(Task objective)
In the forum reply below about closing a connection in mapPartitions, translate this sentence into Spanish: "One way to verify would be to comment out the .close line and see what happens."

(Excerpt provided)

────────

Re: How to close connection in mapPartitions?

2015-10-23 Thread Sujit Pal
Hi Bin,

Very likely the RedisClientPool is being closed too quickly before map has
a chance to get to it. One way to verify would be to comment out the .close
line and see what happens. FWIW I saw a similar problem writing to Solr
where I put a commit where you have a close, and noticed that the commit
was happening before the actual data insertion (in the .map line) happened
(and no data showing up in the index until the next time I ran the code
:-)).

────────

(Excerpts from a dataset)
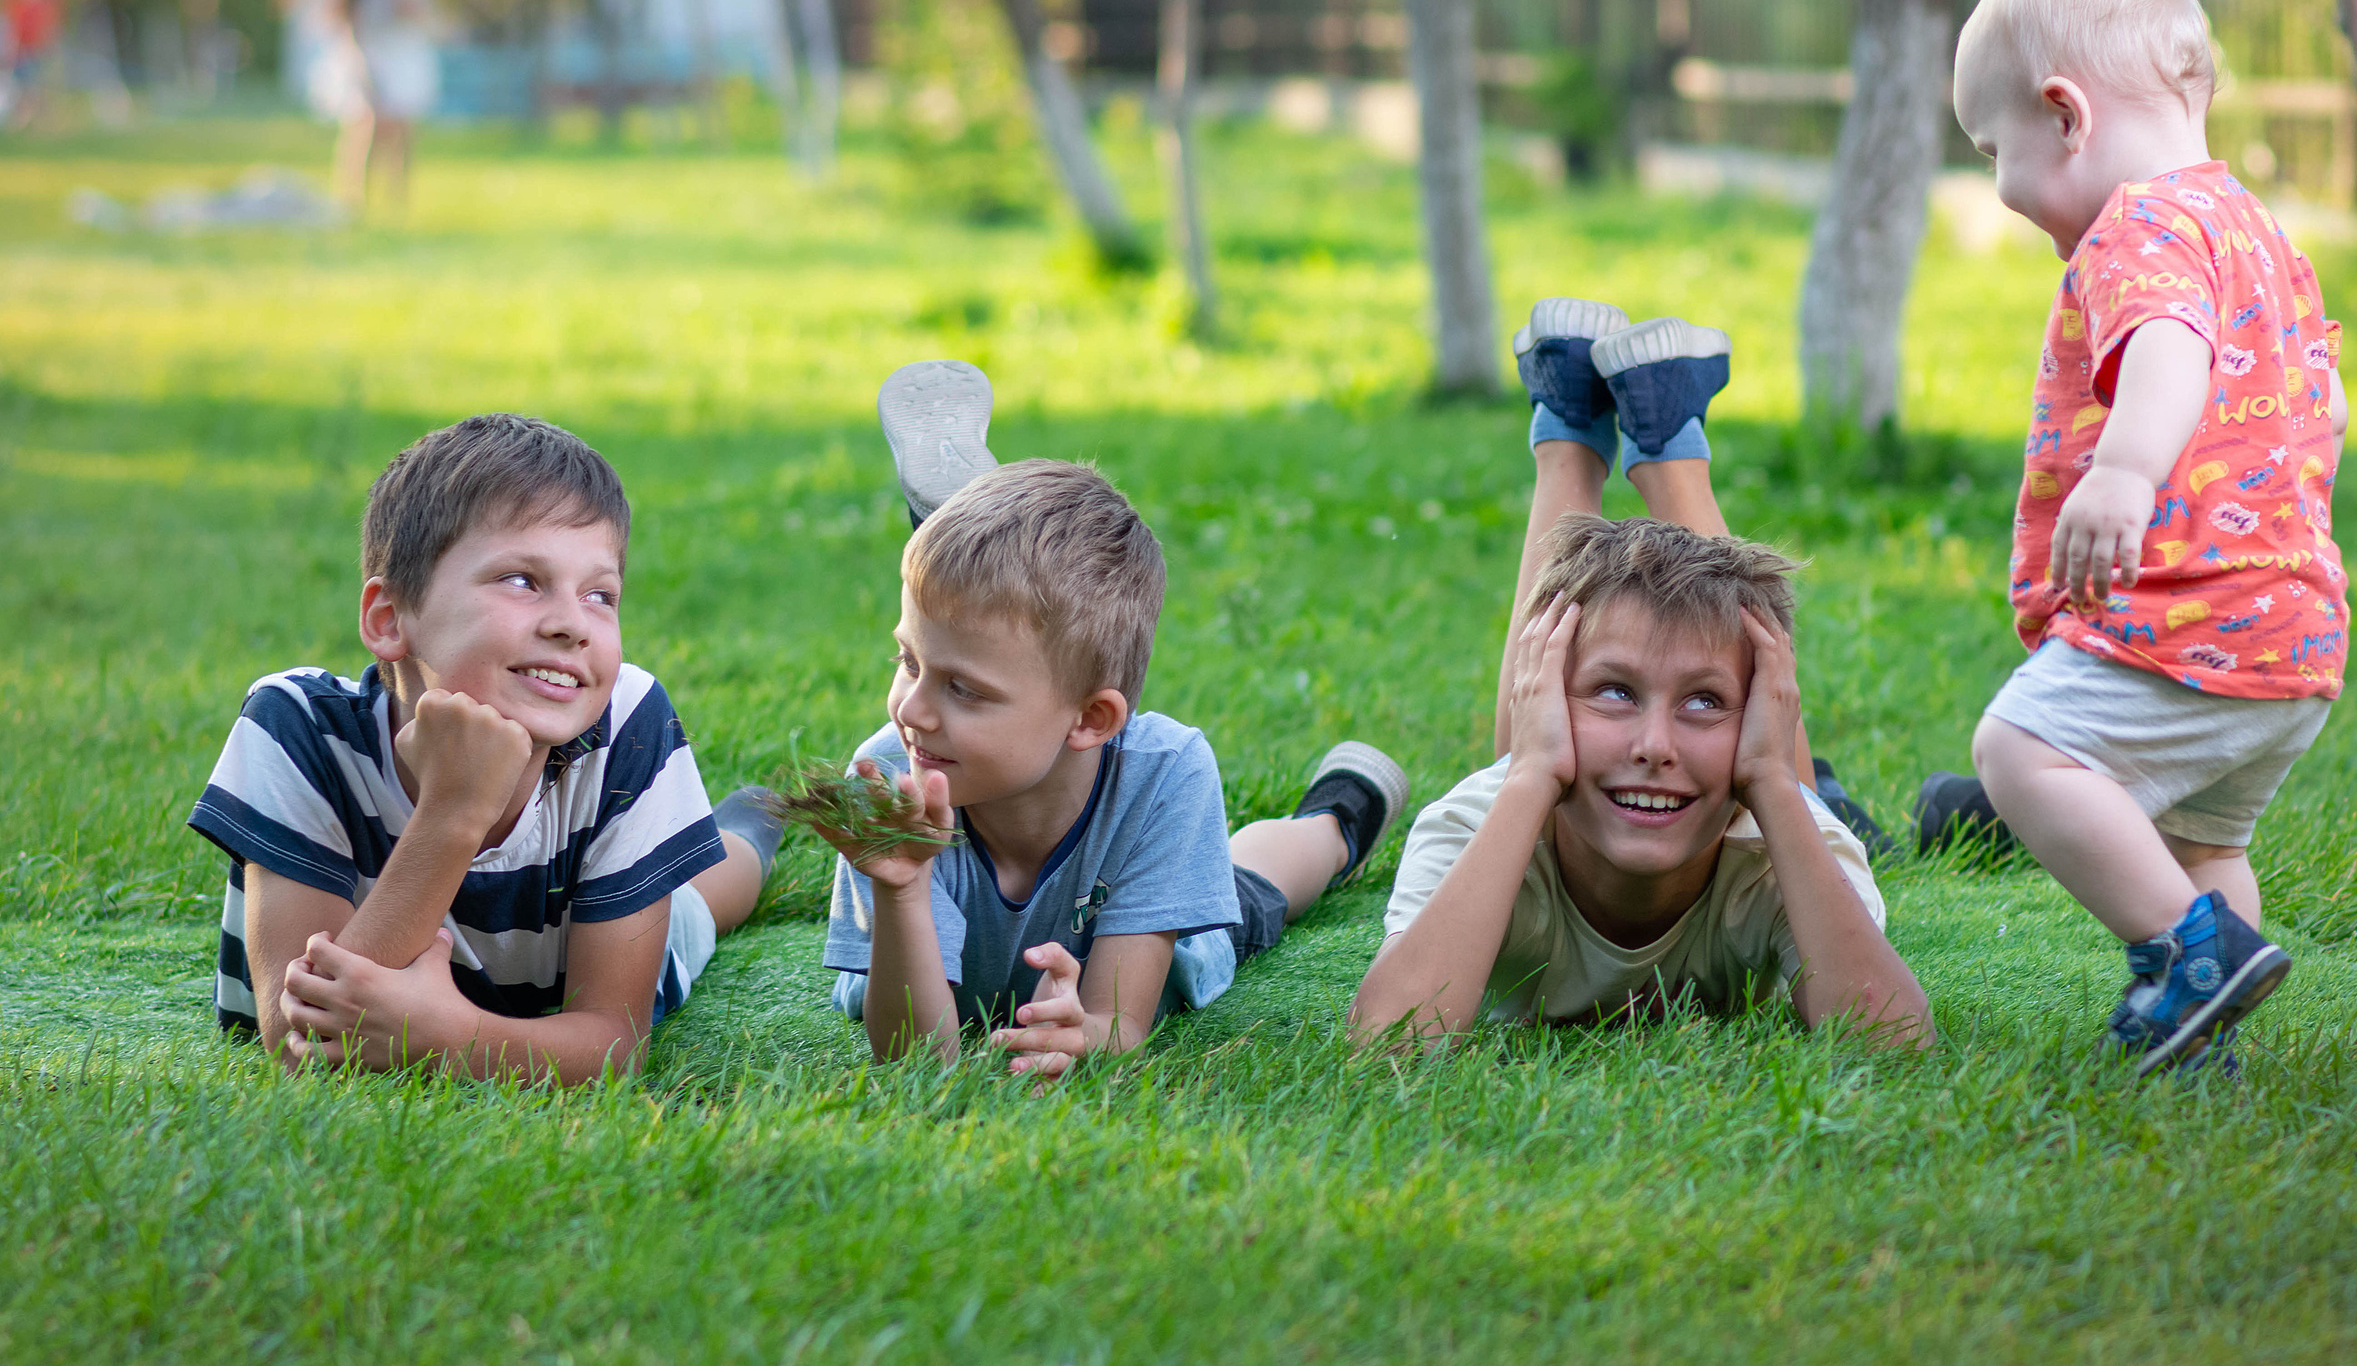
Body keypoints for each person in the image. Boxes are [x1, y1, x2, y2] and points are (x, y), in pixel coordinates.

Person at [1944, 0, 2350, 1077]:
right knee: (2197, 845)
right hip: (2296, 635)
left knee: (2019, 750)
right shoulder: (2258, 232)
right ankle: (2200, 1025)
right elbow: (2325, 406)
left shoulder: (2139, 226)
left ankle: (2184, 956)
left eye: (1994, 150)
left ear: (2064, 115)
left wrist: (2123, 471)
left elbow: (2167, 345)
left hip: (2187, 621)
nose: (2000, 186)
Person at [1349, 303, 1930, 1045]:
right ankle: (1661, 438)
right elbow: (1386, 1042)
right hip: (1547, 797)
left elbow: (1893, 1043)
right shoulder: (1473, 825)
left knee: (1721, 651)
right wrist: (1530, 777)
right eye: (1616, 692)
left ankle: (1575, 431)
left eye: (1706, 702)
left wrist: (1775, 783)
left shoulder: (1790, 845)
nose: (1655, 746)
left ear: (1766, 715)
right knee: (1616, 660)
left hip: (1741, 808)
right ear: (1541, 700)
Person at [812, 361, 1409, 1081]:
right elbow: (914, 1059)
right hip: (927, 966)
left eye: (963, 688)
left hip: (1132, 910)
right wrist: (901, 886)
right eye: (907, 660)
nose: (910, 710)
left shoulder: (1163, 773)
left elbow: (1119, 1025)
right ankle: (976, 532)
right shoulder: (889, 782)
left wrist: (1087, 1033)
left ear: (1092, 719)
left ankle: (1338, 816)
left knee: (1248, 891)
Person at [186, 414, 782, 1082]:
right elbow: (304, 1044)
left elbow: (615, 1044)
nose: (572, 624)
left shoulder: (627, 723)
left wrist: (444, 1037)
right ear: (389, 618)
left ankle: (757, 819)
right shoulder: (297, 728)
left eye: (600, 594)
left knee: (699, 903)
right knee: (687, 888)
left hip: (587, 939)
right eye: (522, 580)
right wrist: (455, 811)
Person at [292, 0, 440, 214]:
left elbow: (415, 13)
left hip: (400, 58)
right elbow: (336, 22)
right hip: (360, 56)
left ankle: (397, 202)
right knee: (364, 125)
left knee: (400, 129)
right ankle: (354, 199)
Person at [4, 0, 64, 130]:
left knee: (38, 87)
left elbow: (53, 26)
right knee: (24, 87)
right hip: (19, 51)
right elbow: (9, 25)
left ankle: (37, 122)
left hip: (40, 50)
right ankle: (22, 121)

────────

(Result of this exercise)
Una forma de verificarlo sería comentar la línea .close y ver qué ocurre.